(Saved entries)
.....
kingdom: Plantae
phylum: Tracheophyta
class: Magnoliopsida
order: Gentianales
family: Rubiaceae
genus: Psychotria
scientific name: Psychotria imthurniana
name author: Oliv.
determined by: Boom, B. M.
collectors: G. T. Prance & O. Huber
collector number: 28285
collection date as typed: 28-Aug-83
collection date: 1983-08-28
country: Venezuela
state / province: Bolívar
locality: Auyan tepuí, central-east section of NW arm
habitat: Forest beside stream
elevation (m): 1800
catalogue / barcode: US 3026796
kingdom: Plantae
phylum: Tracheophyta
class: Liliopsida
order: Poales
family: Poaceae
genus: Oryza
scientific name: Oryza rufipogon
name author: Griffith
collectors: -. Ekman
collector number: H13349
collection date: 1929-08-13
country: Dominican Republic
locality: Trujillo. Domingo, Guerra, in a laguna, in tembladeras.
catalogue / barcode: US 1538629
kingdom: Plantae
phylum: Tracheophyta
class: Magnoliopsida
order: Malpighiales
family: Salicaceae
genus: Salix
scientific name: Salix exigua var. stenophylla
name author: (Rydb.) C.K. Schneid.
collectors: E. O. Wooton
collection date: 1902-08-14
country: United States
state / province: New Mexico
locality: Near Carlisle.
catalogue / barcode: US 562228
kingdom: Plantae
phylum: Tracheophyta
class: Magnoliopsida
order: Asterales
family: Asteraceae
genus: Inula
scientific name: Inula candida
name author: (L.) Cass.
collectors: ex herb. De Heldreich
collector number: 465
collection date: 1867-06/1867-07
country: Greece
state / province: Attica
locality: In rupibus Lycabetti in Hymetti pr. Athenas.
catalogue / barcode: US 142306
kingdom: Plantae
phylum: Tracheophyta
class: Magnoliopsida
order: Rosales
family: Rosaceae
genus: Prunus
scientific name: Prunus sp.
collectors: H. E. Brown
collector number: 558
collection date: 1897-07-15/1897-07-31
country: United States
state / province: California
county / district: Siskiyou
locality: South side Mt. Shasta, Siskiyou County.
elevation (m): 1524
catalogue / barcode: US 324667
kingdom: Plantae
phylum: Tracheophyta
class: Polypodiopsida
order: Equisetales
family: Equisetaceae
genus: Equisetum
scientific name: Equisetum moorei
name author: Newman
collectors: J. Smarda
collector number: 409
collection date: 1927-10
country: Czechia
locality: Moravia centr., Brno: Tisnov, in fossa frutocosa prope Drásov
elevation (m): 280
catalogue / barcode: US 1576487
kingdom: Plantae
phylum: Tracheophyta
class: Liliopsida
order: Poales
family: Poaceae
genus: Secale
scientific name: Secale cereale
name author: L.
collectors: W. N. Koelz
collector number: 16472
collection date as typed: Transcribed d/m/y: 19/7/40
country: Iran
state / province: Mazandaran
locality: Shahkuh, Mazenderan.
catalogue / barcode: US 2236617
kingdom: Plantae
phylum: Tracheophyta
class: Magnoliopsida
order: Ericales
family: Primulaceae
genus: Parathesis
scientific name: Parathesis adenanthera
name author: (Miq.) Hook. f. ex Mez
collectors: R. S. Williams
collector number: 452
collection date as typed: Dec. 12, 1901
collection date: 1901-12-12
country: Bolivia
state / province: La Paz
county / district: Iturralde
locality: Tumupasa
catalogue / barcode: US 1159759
.....
INSTRUCTION:
Could you quote everything from the line containing "order: Equisetales" down to the line containing "country: Iran", both of those included?

FULL RESPONSE:
order: Equisetales
family: Equisetaceae
genus: Equisetum
scientific name: Equisetum moorei
name author: Newman
collectors: J. Smarda
collector number: 409
collection date: 1927-10
country: Czechia
locality: Moravia centr., Brno: Tisnov, in fossa frutocosa prope Drásov
elevation (m): 280
catalogue / barcode: US 1576487
kingdom: Plantae
phylum: Tracheophyta
class: Liliopsida
order: Poales
family: Poaceae
genus: Secale
scientific name: Secale cereale
name author: L.
collectors: W. N. Koelz
collector number: 16472
collection date as typed: Transcribed d/m/y: 19/7/40
country: Iran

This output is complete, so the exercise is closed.